By Transcend co-founder Jeff Wetzler
My first job out of college was at an organization whose recruitment slogan was, “A place for optimists to change the world.” Its founder once said, “Studies show that pessimists are better than optimists at accurately predicting reality. But optimists are better than pessimists at altering reality.” Personally, I’ve always oriented more towards optimism than pessimism, but there is a lot that is deeply broken in our world, and I believe we have to confront that in a clear-eyed way. For this reason, I consider myself a “dissatisfied optimist.”
This has been a theme throughout my career – in the private sector, as a national leader at Teach For America, when serving on boards of charter schools and other education organizations, and in my current role as co-head of Transcend. In fact, when Aylon Samouha and I launched Transcend, we co-wrote a something of a founding manifesto with two of our founding Board members, Diane Tavenner and Stacey Childress. We called it, “Dissatisfied Yet Optimistic,” and we outlined the reasons why the mainstream design of school was failing to prepare young people for the demands of today and the opportunities of tomorrow. Several years later, as our organizations continued working toward addressing this problem, we reflected on the journey through writing a sequel called, “Still Dissatisfied, More Optimistic.”
Today, it is a complex moment in American public education. Brilliant, committed educators and supporters of this work have labored tirelessly to expand and improve access and opportunities. So many communities across the country have made great progress in expanding educational access and quality and in combating opportunity gaps. A child born today in many communities in America has better educational options than ten or twenty years ago. So much can and should be learned from what is working. Yet in other cases, progress has been elusive: good things happen but then some change in the situation leads to backsliding. In far too many other situations, educational injustice persists, as students – especially young people of color and in under-resourced communities – are still being denied the opportunities they deserve. In all of these cases, the complexities and challenges have been greater than everyone involved anticipated. Our field is highly fractured, with well-intentioned actors – all of whom have vital nuggets of insight, in my opinion – diagnosing the problem differently from one another, defining progress differently, pulling schools in different directions, and sometimes questioning one another’s efforts.
And yet, I believe this is a moment of tremendous possibility. At Transcend, we and our partners are re-examining what schooling can be, co-creating new designs, and working towards the day when all young people learn in environments that enable them to thrive in and ultimately transform the world. Grounded in that vision – while cognizant of the challenges and complexities of this work – I want to name several reasons why we can be more optimistic now more than ever:
Students and families are increasingly naming the limits of the current design of school and articulating a vision for something more and different – they want and deserve rigor, deeper engagement, and more holistic experiences.
As a field, our understanding of equity and what it takes to close the opportunity gap in our educational system has deepened, with a more explicit and nuanced discourse about systemic racism, oppression, and injustice; more research on and examples of asset-based, trauma-responsive interventions; and more brilliant efforts to bring together equity and design. Further, actors across the field are increasingly respecting how critical it is for communities to set the local vision and drive local change efforts.

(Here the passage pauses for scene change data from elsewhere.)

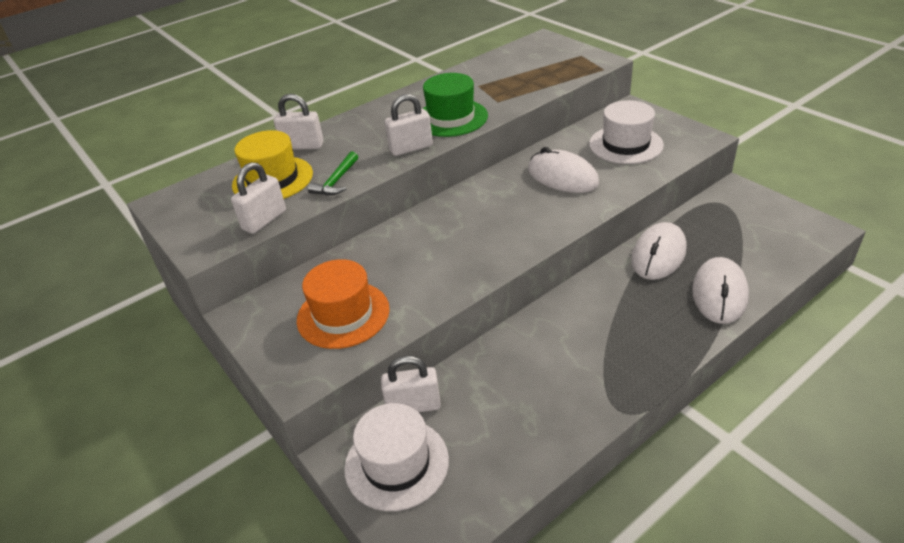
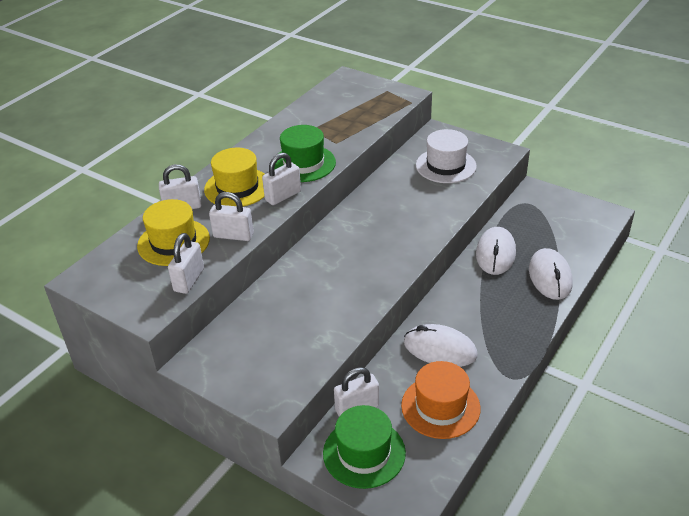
camera: 20 degrees left, 0 degrees up
orange hat [297,259,390,349] -> orange hat moved to [401,361,481,439]
green hammer [308,151,358,195] -> white padlock [209,192,254,241]
white hat [344,403,449,511] -> green hat [323,405,406,489]
white mouse [528,147,599,193] -> white mouse moved to [404,324,477,367]
none -> yellow hat [204,148,264,207]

There’s a stronger national consensus that schools need to nurture the whole child (e.g., in the “A Nation at Hope” report from the National Commission on Social, Emotional, & Academic Development), not only because this supports academic achievement but also because human potential is far greater than what’s encompassed in traditional academically tested domains.
Relatedly, system leaders are beginning to embrace measures and accountability systems that reflect the need to assess in more holistic and nuanced ways, while still holding high standards. For example, the US Department of Education is supporting a pilot program that allows Georgia, Louisiana, New Hampshire, and North Carolina to use non-traditional assessments of student progress.

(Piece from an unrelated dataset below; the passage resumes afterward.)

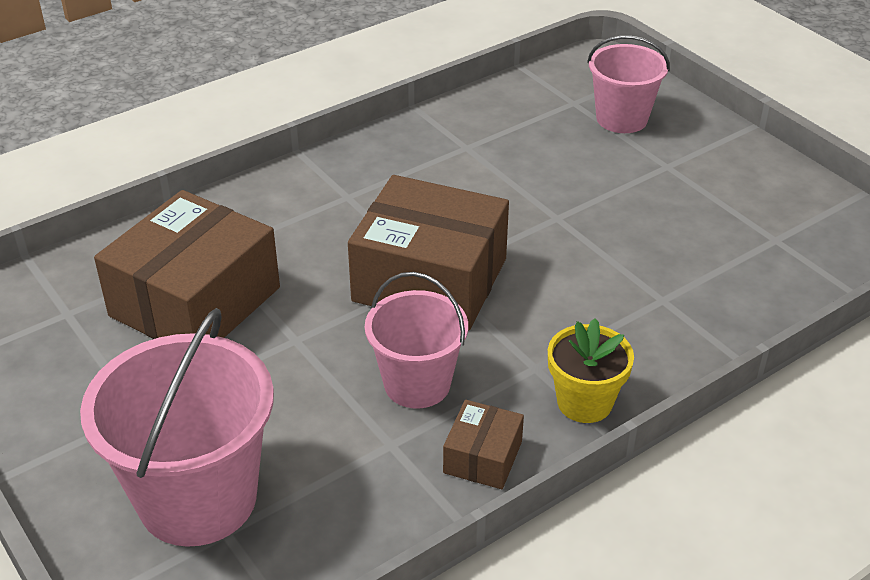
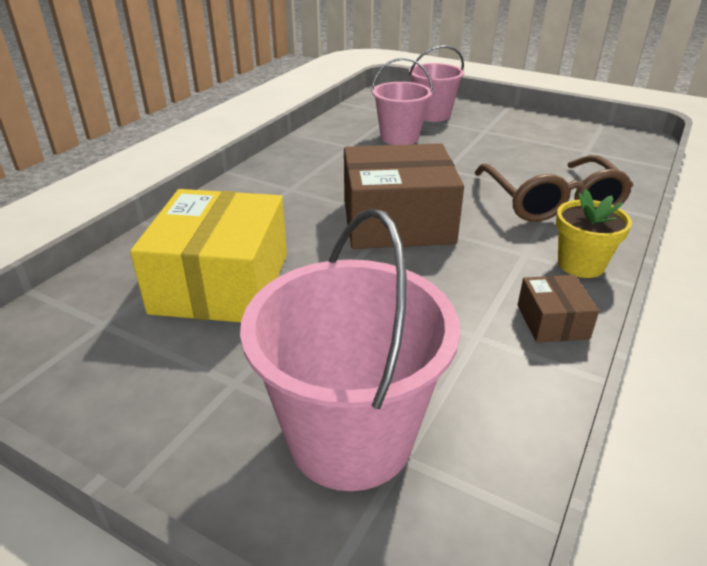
camera: 25 degrees left, 5 degrees down
brown box [94,190,280,339] -> yellow box [130,189,287,322]
pink bucket [365,272,468,408] -> pink bucket moved to [371,58,433,145]
none -> brown glasses [475,155,633,222]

A growing number of funders, researchers, school leaders, and teachers are seeking to close the gap between learning science research and school practices to create environments that truly honor how young people best learn and develop, including the uniqueness of each learner. The science continues to advance, which only accelerates what becomes possible in supporting learners.

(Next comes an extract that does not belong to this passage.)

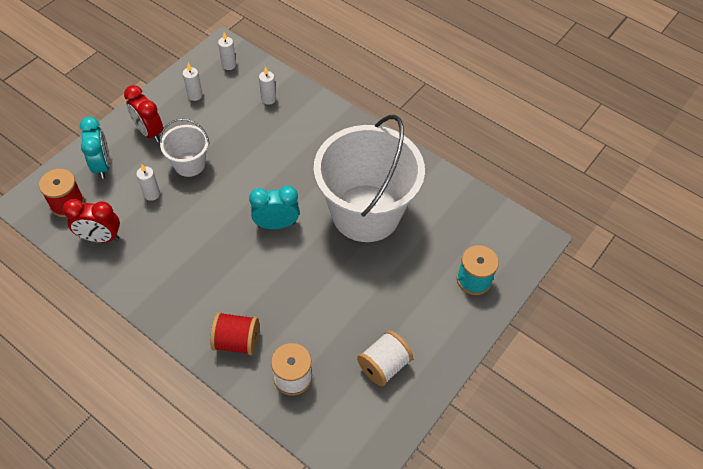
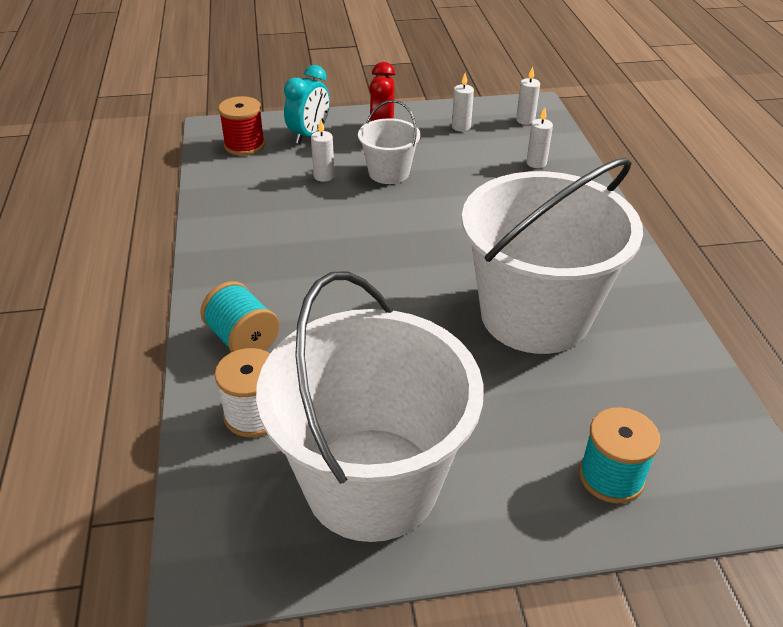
camera: 45 degrees right, 15 degrees down
red clock [63,199,120,243] -> none
red spool [210,312,259,355] -> turquoise spool [200,281,280,352]
turquoise clock [249,186,299,229] -> none
white spool [357,330,413,386] -> white bucket [256,272,484,542]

More and more leaders from across the sector (teachers’ unions, district and charter leaders, for-profit and nonprofit executives) are beginning to rally around more ambitious, learner-centered visions, such as this one, articulated by the stakeholders of Education Reimagined.
Most importantly, schools and educators around the country are not just talking about a new vision. They’re making it happen. Communities are increasingly igniting local design journeys, sharing their innovative models with each other, and taking on the kind of R&D that we believe propels schools to make the eight great leaps that transcend the traditional “one size fits all” school model. We see this happening across Transcend’s partners in district schools such as Van Ness Elementary and the Brooklyn STEAM Center, charters such as Intrinsic Schools and Ednovate, independent schools such as St. Benedict’s and the Forest School, rural systems such as Edgecombe County and Lindsay Unified, and even out-of-school models such as nXu. Importantly, educators themselves are playing greater roles as designers of innovation.
None of this is easy, but all of it possible. And when times get hard, it’s important to reground in the tailwinds we can harness to advance progress towards more extraordinary, equitable learning environments for every child in every community. In the coming months, the Transcend team and our partners will be sharing stories related to all seven of these reasons for optimism.